▶ _INSTRUCTION_: Set down, exactly and only, everything from the line containing "so overwhelmed b" down to the line containing "About mosquito nets and malaria" in the data below; the pictures are not part of the copy.

§

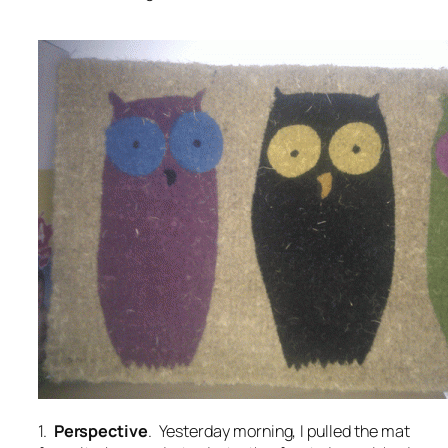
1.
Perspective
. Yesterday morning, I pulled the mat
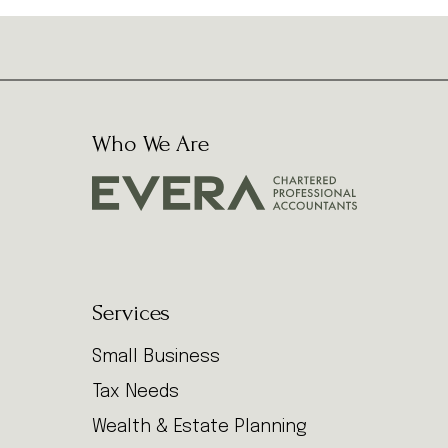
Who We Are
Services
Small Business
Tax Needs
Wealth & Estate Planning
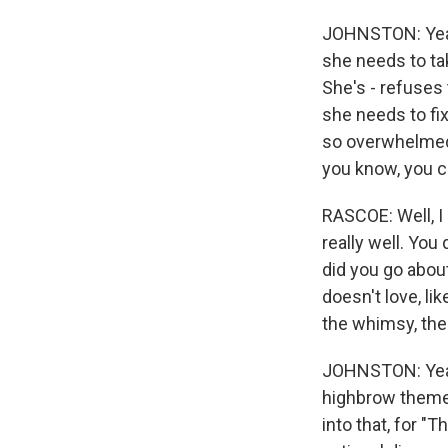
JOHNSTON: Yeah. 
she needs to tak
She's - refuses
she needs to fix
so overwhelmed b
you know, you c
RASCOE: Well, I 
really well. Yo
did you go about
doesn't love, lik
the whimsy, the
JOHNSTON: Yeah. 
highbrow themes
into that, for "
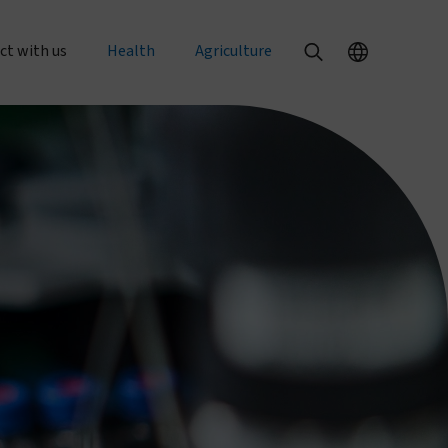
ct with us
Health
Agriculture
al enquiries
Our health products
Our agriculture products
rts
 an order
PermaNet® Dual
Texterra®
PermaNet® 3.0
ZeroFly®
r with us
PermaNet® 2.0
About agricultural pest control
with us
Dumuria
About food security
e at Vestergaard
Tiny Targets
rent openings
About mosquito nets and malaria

§

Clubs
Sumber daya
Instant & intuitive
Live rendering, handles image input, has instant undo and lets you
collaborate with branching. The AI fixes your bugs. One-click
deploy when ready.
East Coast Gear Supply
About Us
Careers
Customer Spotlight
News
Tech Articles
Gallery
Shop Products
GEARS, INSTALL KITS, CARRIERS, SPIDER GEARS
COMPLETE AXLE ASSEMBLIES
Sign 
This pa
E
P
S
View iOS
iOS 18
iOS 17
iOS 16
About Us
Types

§

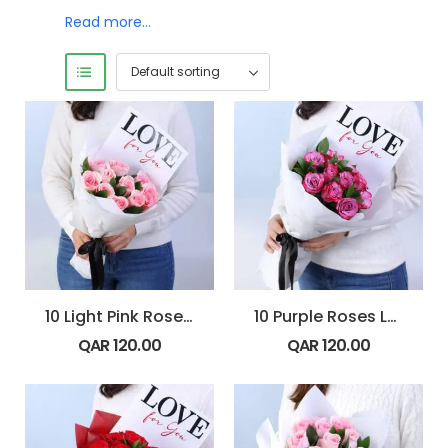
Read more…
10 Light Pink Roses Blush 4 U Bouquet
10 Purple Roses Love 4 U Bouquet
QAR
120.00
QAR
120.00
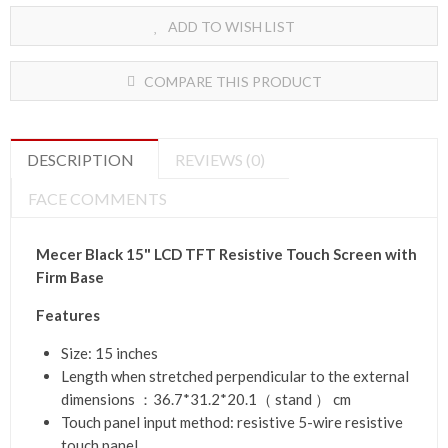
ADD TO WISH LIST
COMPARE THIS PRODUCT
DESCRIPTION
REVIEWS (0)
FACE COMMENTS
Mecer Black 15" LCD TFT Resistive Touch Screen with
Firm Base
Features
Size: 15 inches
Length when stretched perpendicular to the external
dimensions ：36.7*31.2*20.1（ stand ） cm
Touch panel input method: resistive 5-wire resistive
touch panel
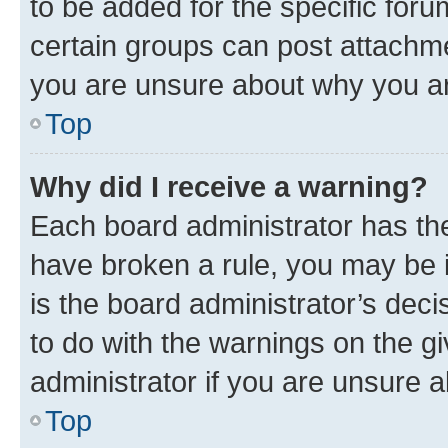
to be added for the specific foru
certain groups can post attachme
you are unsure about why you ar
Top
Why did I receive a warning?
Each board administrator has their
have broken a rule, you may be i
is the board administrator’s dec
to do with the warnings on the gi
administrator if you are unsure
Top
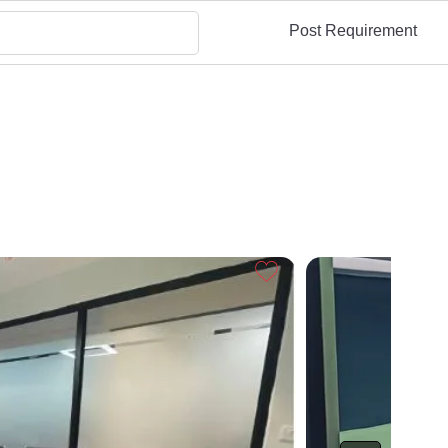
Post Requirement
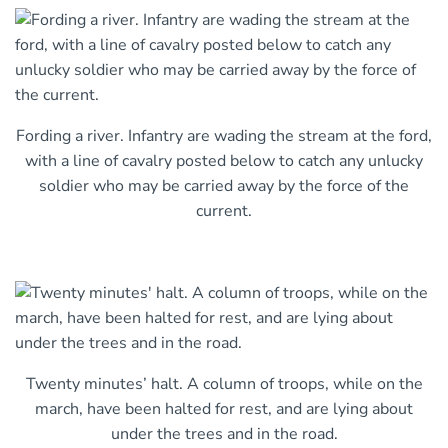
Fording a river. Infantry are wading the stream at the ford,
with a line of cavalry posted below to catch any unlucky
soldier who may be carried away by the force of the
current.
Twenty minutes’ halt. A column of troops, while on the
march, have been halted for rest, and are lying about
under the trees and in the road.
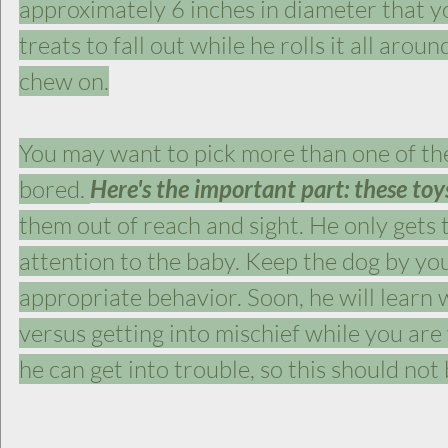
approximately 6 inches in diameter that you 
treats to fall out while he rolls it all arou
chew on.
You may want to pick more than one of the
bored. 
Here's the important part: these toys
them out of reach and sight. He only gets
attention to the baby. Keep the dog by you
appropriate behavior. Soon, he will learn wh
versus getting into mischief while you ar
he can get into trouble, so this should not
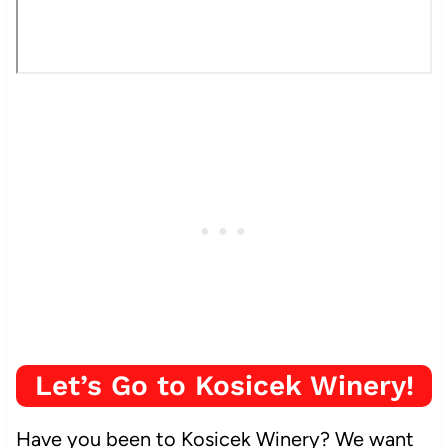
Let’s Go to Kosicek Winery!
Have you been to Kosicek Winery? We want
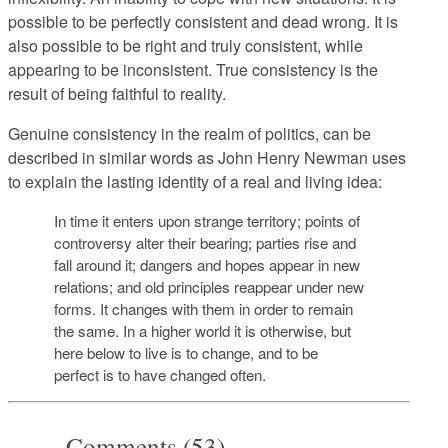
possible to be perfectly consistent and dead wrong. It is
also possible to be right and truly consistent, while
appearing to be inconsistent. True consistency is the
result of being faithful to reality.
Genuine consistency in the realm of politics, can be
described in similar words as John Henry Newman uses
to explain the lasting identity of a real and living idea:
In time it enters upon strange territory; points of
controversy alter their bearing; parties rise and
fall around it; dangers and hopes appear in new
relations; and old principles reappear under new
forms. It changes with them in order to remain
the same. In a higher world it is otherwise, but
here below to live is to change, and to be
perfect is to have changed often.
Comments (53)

§

▶ _OUTPUT OF THE TASK_:
so overwhelmed b
you know, you c
RASCOE: Well, I 
really well. Yo
did you go about
doesn't love, lik
the whimsy, the
JOHNSTON: Yeah. 
highbrow themes
into that, for "
ct with us
Health
Agriculture
al enquiries
Our health products
Our agriculture products
rts
 an order
PermaNet® Dual
Texterra®
PermaNet® 3.0
ZeroFly®
r with us
PermaNet® 2.0
About agricultural pest control
with us
Dumuria
About food security
e at Vestergaard
Tiny Targets
rent openings
About mosquito nets and malaria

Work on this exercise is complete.